* **TASK INSTRUCTIONS**
**1)** Answer these from the passage on XHTML:
(a) Which media type is used to send "HTML-compatible" XHTML content?
(b) In which Internet Explorer version did Microsoft add support for true XHTML?
(c) According to those who countered the critics, what two main sources account for most of the problems ascribed to XHTML?
**2)** Write a continuation of the passage on XHTML adoption, picking up after its final sentence.

* **GIVEN PASSAGE**

● ● ● ● ● ● ●

In addition to the syntactical differences, there are some behavioral differences, mostly arising from the underlying differences in serialization. For example:
The similarities between HTML 4.01 and XHTML 1.0 led many web sites and content management systems to adopt the initial W3C XHTML 1.0 Recommendation. To aid authors in the transition, the W3C provided guidance on how to publish XHTML 1.0 documents in an HTML-compatible manner, and serve them to browsers that were not designed for XHTML.
Such "HTML-compatible" content is sent using the HTML media type (
text/html) rather than the official Internet media type for XHTML (
application/xhtml+xml). When measuring the adoption of XHTML to that of regular HTML, therefore, it is important to distinguish whether it is media type usage or actual document contents that is being compared.
Most web browsers have mature support for all of the possible XHTML media types. The notable exception is Internet Explorer versions 8 and earlier by Microsoft; rather than rendering
application/xhtml+xml content, a dialog box invites the user to save the content to disk instead. Both Internet Explorer 7 (released in 2006) and Internet Explorer 8 (released in March 2009) exhibit this behavior. Microsoft developer Chris Wilson explained in 2005 that IE7’s priorities were improved browser security and CSS support, and that proper XHTML support would be difficult to graft onto IE’s compatibility-oriented HTML parser; however, Microsoft added support for true XHTML in IE9.
As long as support is not widespread, most web developers avoid using XHTML that is not HTML-compatible, so advantages of XML such as namespaces, faster parsing and smaller-footprint browsers do not benefit the user.
In the early 2000s, some Web developers began to question why Web authors ever made the leap into authoring in XHTML. Others countered that the problems ascribed to the use of XHTML could mostly be attributed to two main sources: the production of invalid XHTML documents by some Web authors and the lack of support for XHTML built into Internet Explorer 6. They went on to describe the benefits of XML-based Web documents (i.e. XHTML) regarding searching, indexing and parsing as well as future-proofing the Web itself.

● ● ● ● ● ● ●

* **INFORMATION SHOWN**
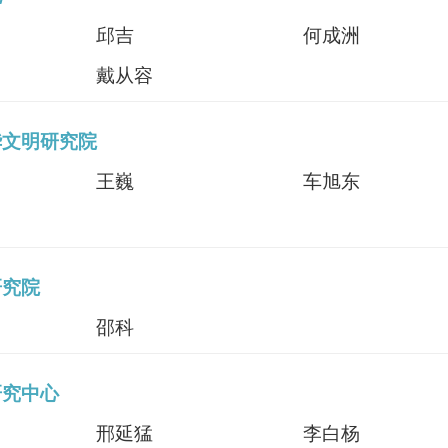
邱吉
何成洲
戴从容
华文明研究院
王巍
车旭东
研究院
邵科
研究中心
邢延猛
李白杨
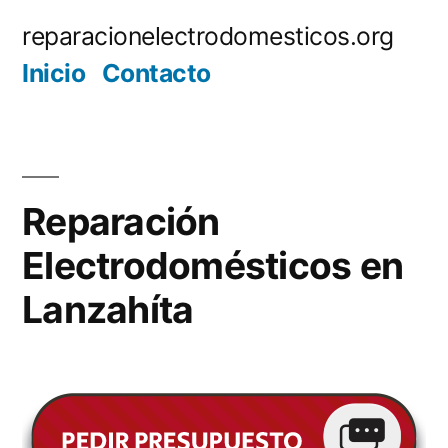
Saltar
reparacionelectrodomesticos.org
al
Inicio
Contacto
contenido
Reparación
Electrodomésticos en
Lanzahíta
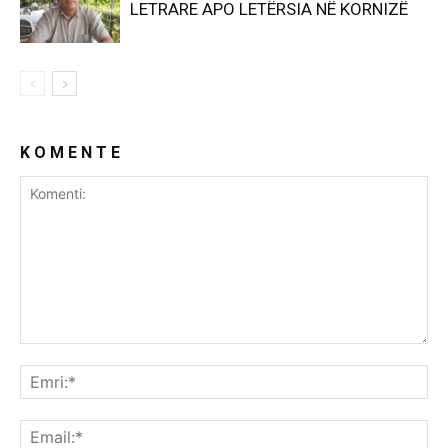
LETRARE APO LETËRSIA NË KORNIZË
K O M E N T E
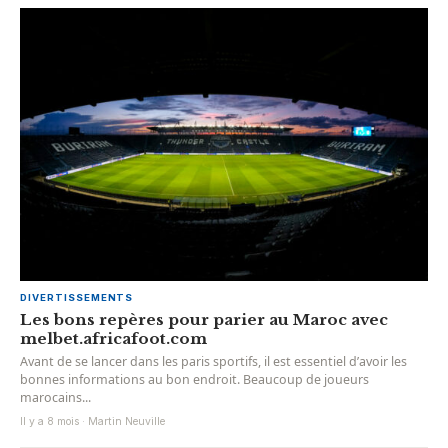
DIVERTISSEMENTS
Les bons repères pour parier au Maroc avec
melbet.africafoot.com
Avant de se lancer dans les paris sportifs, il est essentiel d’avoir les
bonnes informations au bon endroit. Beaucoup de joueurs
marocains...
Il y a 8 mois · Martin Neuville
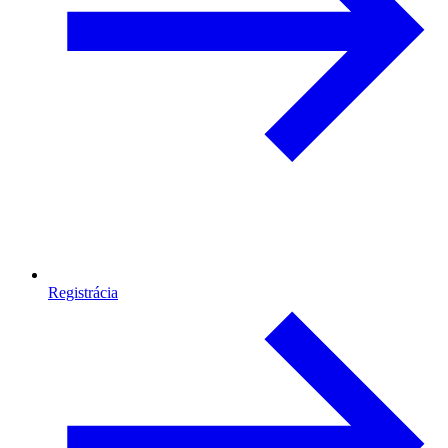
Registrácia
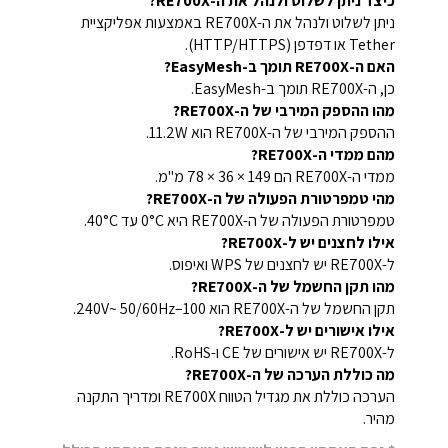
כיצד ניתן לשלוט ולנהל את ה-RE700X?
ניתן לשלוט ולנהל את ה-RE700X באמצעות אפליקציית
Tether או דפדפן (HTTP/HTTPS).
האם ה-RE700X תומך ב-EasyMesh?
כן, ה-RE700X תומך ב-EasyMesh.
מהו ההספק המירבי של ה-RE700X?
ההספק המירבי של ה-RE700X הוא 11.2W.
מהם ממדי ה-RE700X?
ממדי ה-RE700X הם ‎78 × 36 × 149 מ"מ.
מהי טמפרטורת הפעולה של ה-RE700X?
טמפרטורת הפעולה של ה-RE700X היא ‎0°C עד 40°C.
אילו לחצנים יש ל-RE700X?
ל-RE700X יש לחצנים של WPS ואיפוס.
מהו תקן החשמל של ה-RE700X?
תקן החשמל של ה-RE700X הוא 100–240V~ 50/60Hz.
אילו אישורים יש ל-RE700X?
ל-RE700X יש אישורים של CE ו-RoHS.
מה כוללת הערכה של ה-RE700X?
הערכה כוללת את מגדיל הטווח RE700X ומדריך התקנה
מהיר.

● ● ● ● ● ● ●

* **RESULTS OF THE EXERCISE**
**1)**
(a) The HTML media type, text/html.
(b) Internet Explorer 9 (IE9).
(c) The production of invalid XHTML documents by some Web authors, and the lack of XHTML support in Internet Explorer 6.

**2)**
In October 2006, HTML inventor and W3C chair Tim Berners-Lee, introducing a major W3C effort to develop a new HTML specification, posted in his blog that, "The attempt to get the world to switch to XML … all at once didn't work. The large HTML-generating public did not move … Some large communities did shift and are enjoying the fruits of well-formed systems … The plan is to charter a completely new HTML group." The current HTML5 working draft says "special attention has been given to defining clear conformance criteria for user agents in an effort to improve interoperability … while at the same time updating the HTML specifications to address issues raised in the past few years." Ian Hickson, editor of the HTML5 specification criticising the improper use of XHTML in 2002, is a member of the group developing this specification and is listed as one of the co-editors of the current working draft.
Simon Pieters researched the XML-compliance of mobile browsers and concluded “the claim that XHTML would be needed for mobile devices is simply a myth”.
December 1998 saw the publication of a W3C Working Draft entitled Reformulating HTML in XML. This introduced Voyager, the codename for a new markup language based on HTML 4, but adhering to the stricter syntax rules of XML. By February 1999 the name of the specification had changed to XHTML 1.0: The Extensible HyperText Markup Language, and in January 2000 it was officially adopted as a W3C Recommendation. There are three formal DTDs for XHTML 1.0, corresponding to the three different versions of HTML 4.01:
The second edition of XHTML 1.0 became a W3C Recommendation in August 2002.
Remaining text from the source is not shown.